Keyword research for ecommerce (not blog-style keyword research)

Lesson 31 of 813 min read

Most keyword research advice was written for content sites: find topics, check volumes, write posts. Ecommerce keyword research is a different job. You're not hunting for things to write about - you're mapping how demand is phrased onto the catalog you sell, and finding the mismatches. The mismatches are the opportunity.

Start from your own data, not a tool

Generic tools tell you what the world searches. Your own data tells you what your demand looks like - and it's better input.

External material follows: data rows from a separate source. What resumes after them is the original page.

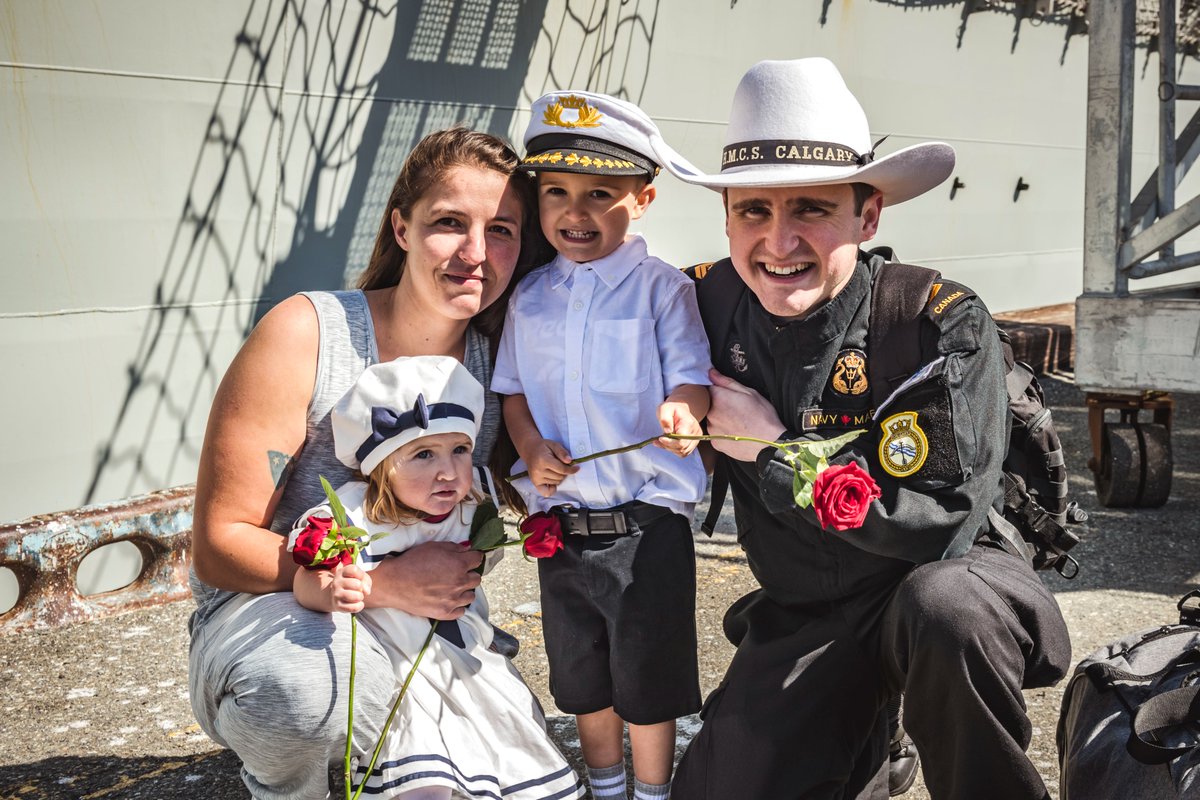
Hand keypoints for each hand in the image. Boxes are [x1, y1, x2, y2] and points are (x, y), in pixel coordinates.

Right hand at [329, 562, 371, 613]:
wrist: (336, 596)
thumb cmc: (351, 584)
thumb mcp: (359, 577)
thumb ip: (366, 580)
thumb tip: (366, 591)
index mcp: (341, 572)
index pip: (354, 570)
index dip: (361, 575)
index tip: (360, 579)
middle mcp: (336, 582)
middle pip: (357, 584)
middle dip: (362, 588)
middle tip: (358, 590)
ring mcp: (336, 594)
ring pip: (356, 596)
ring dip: (361, 597)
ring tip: (357, 596)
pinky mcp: (337, 605)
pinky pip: (354, 607)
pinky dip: (359, 606)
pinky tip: (357, 603)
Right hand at [368, 540, 483, 619]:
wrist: (394, 583)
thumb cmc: (412, 562)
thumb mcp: (433, 546)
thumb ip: (454, 547)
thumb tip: (468, 548)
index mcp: (459, 564)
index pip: (478, 559)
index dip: (473, 557)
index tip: (468, 558)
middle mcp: (460, 583)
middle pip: (476, 579)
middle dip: (469, 574)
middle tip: (457, 573)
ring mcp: (453, 600)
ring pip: (471, 596)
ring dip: (464, 591)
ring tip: (452, 587)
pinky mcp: (445, 613)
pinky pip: (461, 611)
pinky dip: (457, 606)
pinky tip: (448, 599)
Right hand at [524, 439, 578, 496]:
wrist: (530, 450)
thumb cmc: (543, 447)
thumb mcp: (554, 444)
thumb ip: (562, 452)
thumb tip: (570, 461)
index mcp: (543, 460)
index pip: (562, 469)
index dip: (571, 469)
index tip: (577, 468)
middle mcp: (538, 471)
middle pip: (560, 477)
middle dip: (564, 472)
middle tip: (561, 465)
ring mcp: (536, 478)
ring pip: (556, 482)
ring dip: (559, 477)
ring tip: (554, 469)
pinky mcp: (534, 483)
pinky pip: (546, 492)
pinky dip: (552, 489)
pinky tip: (552, 481)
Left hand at [655, 400, 701, 456]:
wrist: (679, 410)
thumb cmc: (671, 409)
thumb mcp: (664, 409)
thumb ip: (665, 419)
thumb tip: (668, 432)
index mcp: (689, 423)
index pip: (682, 440)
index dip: (670, 442)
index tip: (660, 438)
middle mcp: (696, 433)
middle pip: (682, 448)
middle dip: (668, 446)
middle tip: (657, 440)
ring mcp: (696, 439)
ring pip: (682, 452)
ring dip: (670, 448)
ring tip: (662, 440)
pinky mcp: (693, 444)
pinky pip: (683, 453)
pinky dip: (674, 450)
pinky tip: (667, 443)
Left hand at [706, 368, 786, 461]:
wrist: (769, 444)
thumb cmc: (763, 417)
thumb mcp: (749, 392)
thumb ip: (726, 382)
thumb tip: (711, 373)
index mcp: (718, 398)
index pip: (709, 389)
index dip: (719, 391)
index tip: (728, 396)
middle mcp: (710, 414)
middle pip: (708, 405)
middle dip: (719, 405)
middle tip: (736, 410)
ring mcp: (712, 430)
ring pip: (712, 420)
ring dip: (720, 419)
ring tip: (738, 423)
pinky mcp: (715, 443)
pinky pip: (716, 434)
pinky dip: (723, 433)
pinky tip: (736, 433)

Three sources you already have from Phase 3: GSC queries (demand you're already visible for - filter to non-brand terms, sort by impressions, and you have a demand map with your current position on it), site search (demand from people already on your store, in their exact words), and Merchant Center / Shopping query data if you run ads (paid queries that convert are organic targets validated with money).

External tools (Keyword Planner, Ahrefs, Semrush, whichever) then do what your data can't: sizing demand you don't yet touch, and showing the phrasing variants around each term.

Intent decides the page type - this is the actual skill

Every query implies a page type, and matching them is most of ecommerce keyword strategy. Category intent ("linen shirts women") → collection page. Product intent ("anine linen shirt navy") → product page. Informational intent ("is linen business casual") → content. Comparison intent ("linen vs cotton shirts summer") → content, close to purchase. The test is always: search the term, look at what Google ranks. If page one is all category pages, a blog post won't win it - and vice versa. Fighting the intent is the classic wasted effort.

Map, then find the gaps

The working artifact is a simple table: query family → intent → the page that should own it → does that page exist and is it any good? Three gap types fall out. Missing pages: real demand, no matching collection (create it - the taxonomy lesson's move). Wrong pages: a product page straining to rank a category term (build the collection, let the product rank its own name). Cannibalization: two pages competing for one family (consolidate).

Volume tie-breaks priority, but modifier patterns are the underrated read: recurring modifiers in your query data - a material, a fit, "oversized," "petite" - are customer taxonomy, and each consistent one is a subcollection candidate. That's the loop closing: keyword research isn't a separate SEO ritual. It's demand data feeding the same catalog structure everything else in this academy runs on.